Berlanjut ke waktu dhuha, telat sih gw kekantor nya, karena
hujan yang cukup mendinginkan suhu Jakarta kemarin. Unik sih dikala hujan,
jalanan tetap macet dimana para pengendara terlihat menikmati tiap buih jatuhnya
air hujan. Bukan lowong, tapi gw jadi inget Ustad Fikri (Putra Zainudin MZ)
pernah bilang, ketika waktu macet adalah waktu terbaik untuk berdzikir. Sabar,
menjadi satu ujian dalam menghadapi kemacetan.
Disiang hari, ada informasi selepas salat Dzuhur membahas
tentang segala sesuatu yang berkaitan dengan Al Quran. Uniknya pembahasannya
jadi mengerucut ke harta warisan. Kenapa harta warisan? karena hal ini menjadi
suatu permasalahan yang dapat menimbulkan masalah baru. Rasulullah SAW menjelaskan
perihal ini dengan cukup detail tidak langsung terburu buru. Timbul pertanyaan
jika mengingat pembagian harta warisan untuk anak pria dan wanita. Jika
mengikuti hukum di pengadilan tinggi peraturan syariah islam tentang warisan
tidak berlaku, ini dikarenakan mereka memperjelas persamaan gender antara
wanita dan pria. Warisan harus segera di urus apabila sudah ada ahli waris. 2/3
untuk pria dan 1/3 untuk wanita. Kenapa ya? karena seorang laki laki itu harus
mengurusi serta menghidupi istri anak dan ibunya. Wanita harta warisannya untuk
dirinya sendiri, tapi bisa digunakan juga untuk membantu suaminya apabila
membutuhkan. Selain itu sekarang ramai sekali apabila ada suatu perceraian
langsung segera menghubungi pengacara khusus perceraian. Padahal perceraian
adalah suatu yang halal namun tidak disukai oleh Allah SWT. Dalam Al Quran
sudah dibahas bagaimana cara menyelsaikan masalah apalagi masalah hubungan rumah
tangga yang menuju ke arah perceraian. Ada kalanya harus diselesaikan secara
musyawarah terlebih dahulu, jangan lansung menghubungi pengacara untuk
melakukan sidan perceraian. Karena apabila perceraian terjadi yang menjadi
korban adalah anak. Masa depan anak tergantung kedua orangtuanya karena mereka
yang bertanggung jawab dunia akhirat.
Malam hari nya, ada hal sederhana mengenai silaturahim antar
pemain Futsal. Walau berbeda agama tetap saja kita teman sepermainan. Mereka
tetap menghargai temannya yang muslim berpuasa.

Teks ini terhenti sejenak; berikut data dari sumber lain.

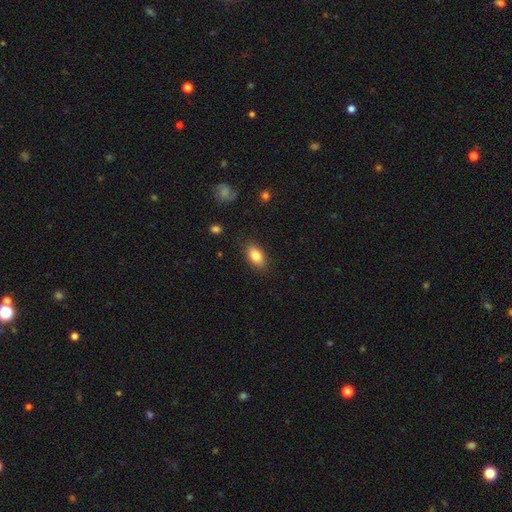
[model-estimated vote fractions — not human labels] Smooth or featured? Predicted: smooth (p=0.83). How rounded? Predicted: in between (p=0.90). Merging? Predicted: none (p=0.86).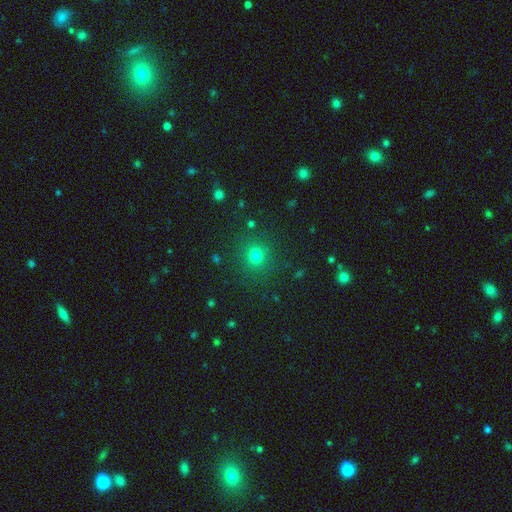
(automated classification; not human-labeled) Overall: smooth (76%). How rounded: round (89%). Merging: none (87%).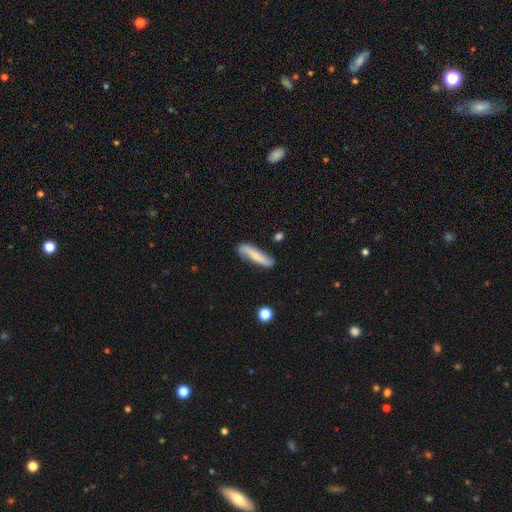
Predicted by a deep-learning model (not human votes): smooth-or-featured: smooth: 54% | featured or disk: 40% | star or artifact: 6%
  how-rounded: cigar-shaped: 80% | in between: 18% | round: 2%
  merging: none: 78% | minor disturbance: 16% | major disturbance: 3% | merger: 3%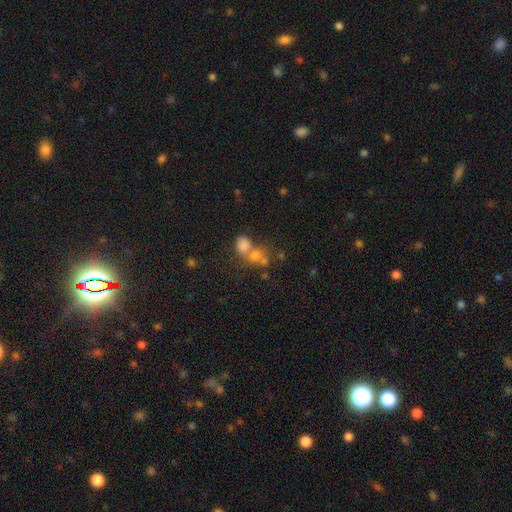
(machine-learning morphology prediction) Q: Smooth or featured?
A: smooth (68%); runner-up: featured or disk (17%)
Q: How rounded?
A: round (60%); runner-up: in between (38%)
Q: Merging?
A: merger (60%); runner-up: none (27%)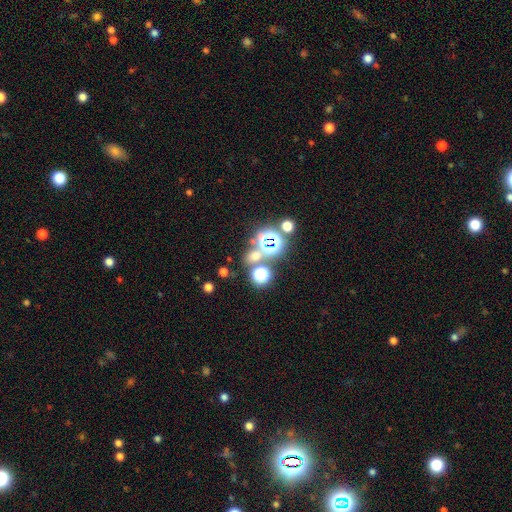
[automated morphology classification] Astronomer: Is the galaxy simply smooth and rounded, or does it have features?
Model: star or artifact — 47% (runner-up: smooth, 44%).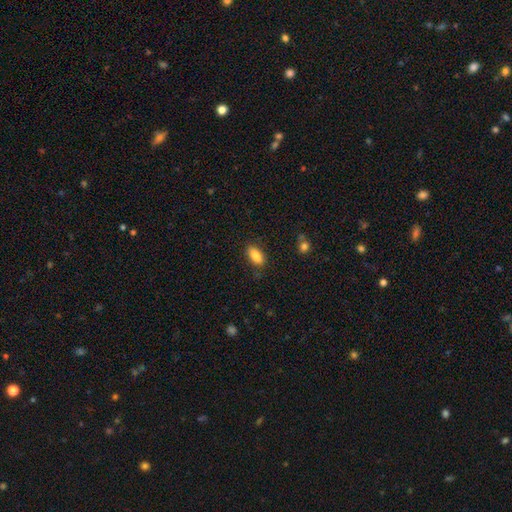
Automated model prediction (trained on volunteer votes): smooth 86%, star or artifact 8%, featured or disk 7%. Down the decision tree: how rounded — in between (88%); merging — none (83%).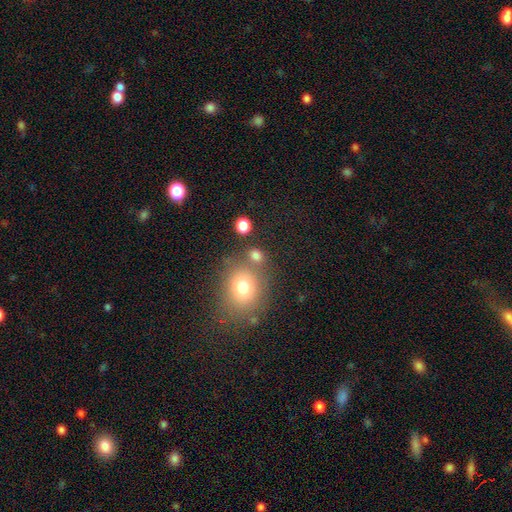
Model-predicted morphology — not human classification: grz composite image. It shows a smooth galaxy with no disk features (77%) that is round (66%). Merging: none (64%).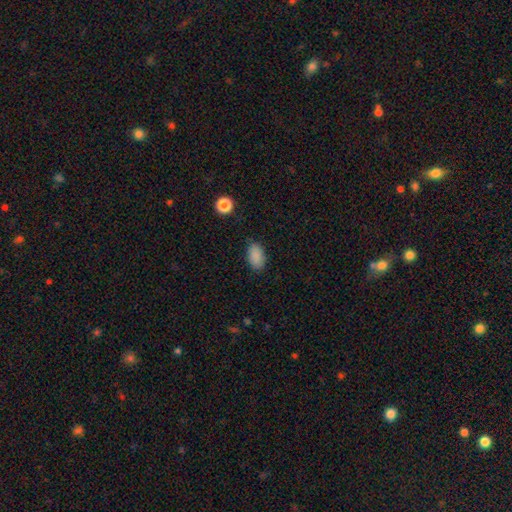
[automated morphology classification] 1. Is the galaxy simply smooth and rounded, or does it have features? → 87% smooth, 9% star or artifact, 4% featured or disk.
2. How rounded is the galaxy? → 91% in between, 8% round, 2% cigar-shaped.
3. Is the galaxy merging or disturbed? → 83% none, 12% minor disturbance, 3% major disturbance, 1% merger.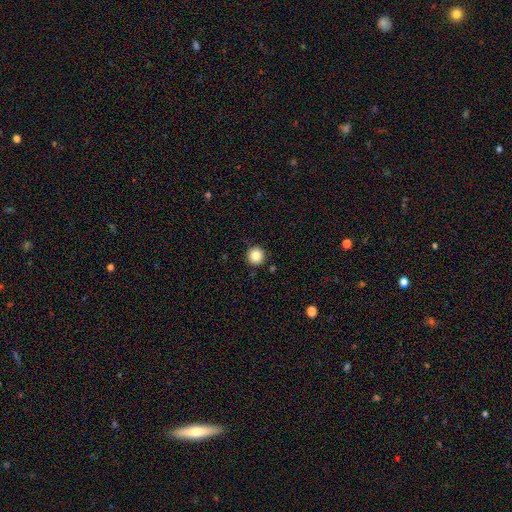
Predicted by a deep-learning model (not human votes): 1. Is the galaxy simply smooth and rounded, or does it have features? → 84% smooth, 10% star or artifact, 5% featured or disk.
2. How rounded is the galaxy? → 95% round, 4% in between, 1% cigar-shaped.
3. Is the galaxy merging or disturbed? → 91% none, 6% minor disturbance, 2% major disturbance, 2% merger.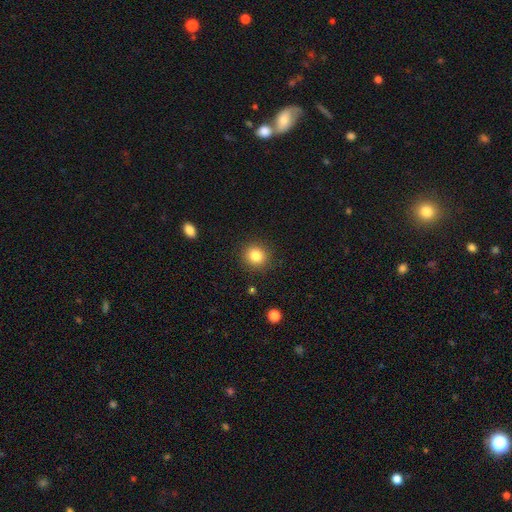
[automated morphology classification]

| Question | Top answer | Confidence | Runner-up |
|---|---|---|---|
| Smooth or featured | smooth | 84% | star or artifact (11%) |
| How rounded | round | 89% | in between (10%) |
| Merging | none | 90% | minor disturbance (7%) |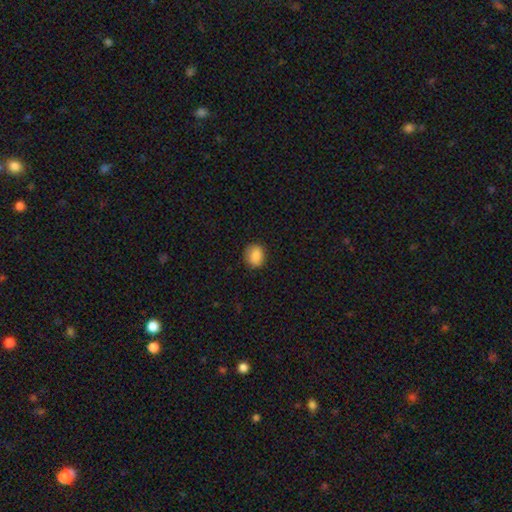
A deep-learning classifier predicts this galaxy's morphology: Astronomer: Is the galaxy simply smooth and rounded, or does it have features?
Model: smooth — 86%.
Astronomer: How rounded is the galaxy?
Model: round — 64%.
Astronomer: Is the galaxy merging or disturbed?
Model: none — 84%.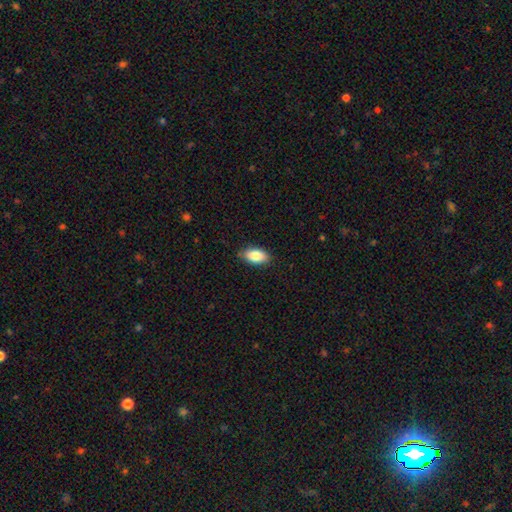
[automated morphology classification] This is clearly a smooth galaxy (85%). How rounded: clearly in between (92%). Merging: clearly none (86%).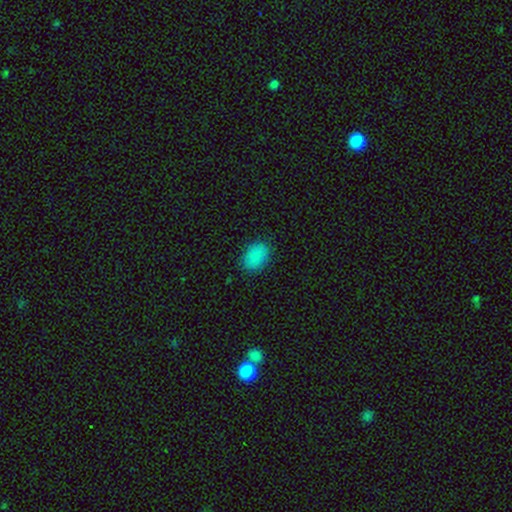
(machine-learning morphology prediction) A smooth galaxy with no disk features (86%) that is in between round and cigar-shaped (83%). Merging: none (83%).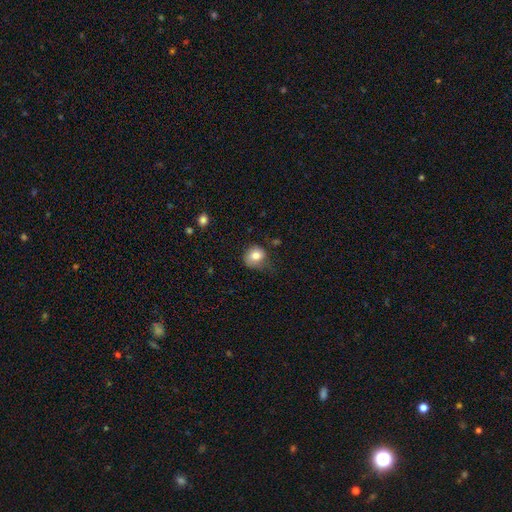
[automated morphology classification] type=smooth (79%); roundness=round (76%); merging=none (50%).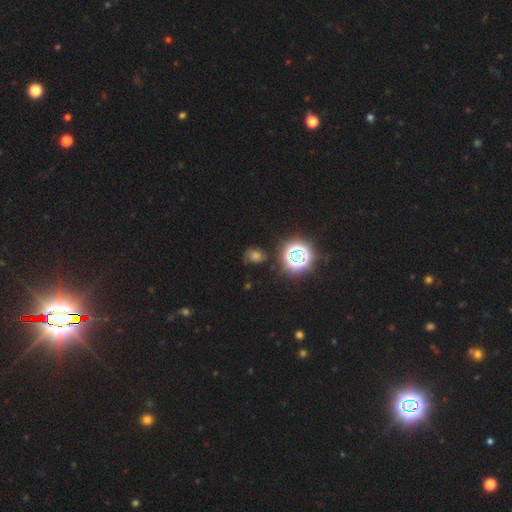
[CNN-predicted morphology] Smooth or featured: star or artifact — 46% (smooth — 40%)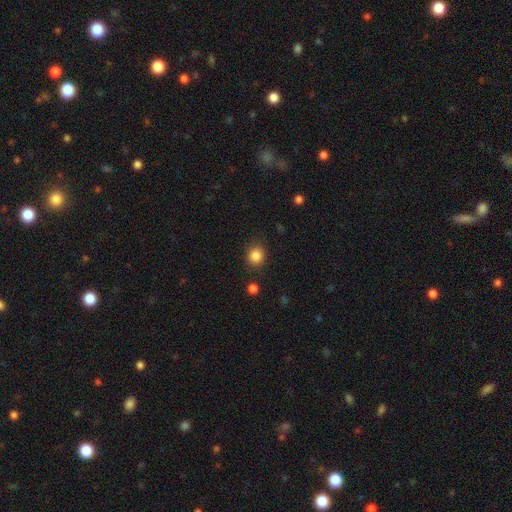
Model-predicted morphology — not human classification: The model was most divided on "how rounded": round: 83%, in between: 16%, cigar-shaped: 1%. More confident: smooth or featured — smooth (86%); merging — none (86%).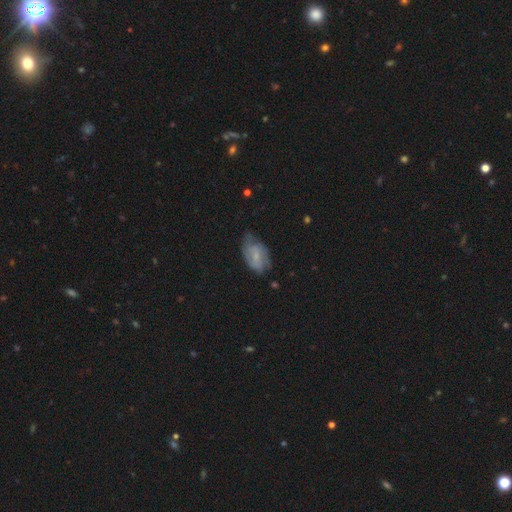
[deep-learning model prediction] Q: Smooth or featured?
A: featured or disk (50%); runner-up: smooth (42%)
Q: Edge-on disk?
A: no (95%); runner-up: yes (5%)
Q: Merging?
A: none (54%); runner-up: minor disturbance (32%)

Pola syukur akan terbentuk sebagaimana arah pikiran
membentuknya.
Jika kita merasa sulit itu dikarenakan kita berfikir untuk
menjadi sulit.
Namun yang baik adalah suatu hal yang diniatkan, dilakukan
serta di tawakkal kan berdasarkan core kebaikan dari dalam hati yang
dilindungin logika mumpuni serta analisa yang tepat.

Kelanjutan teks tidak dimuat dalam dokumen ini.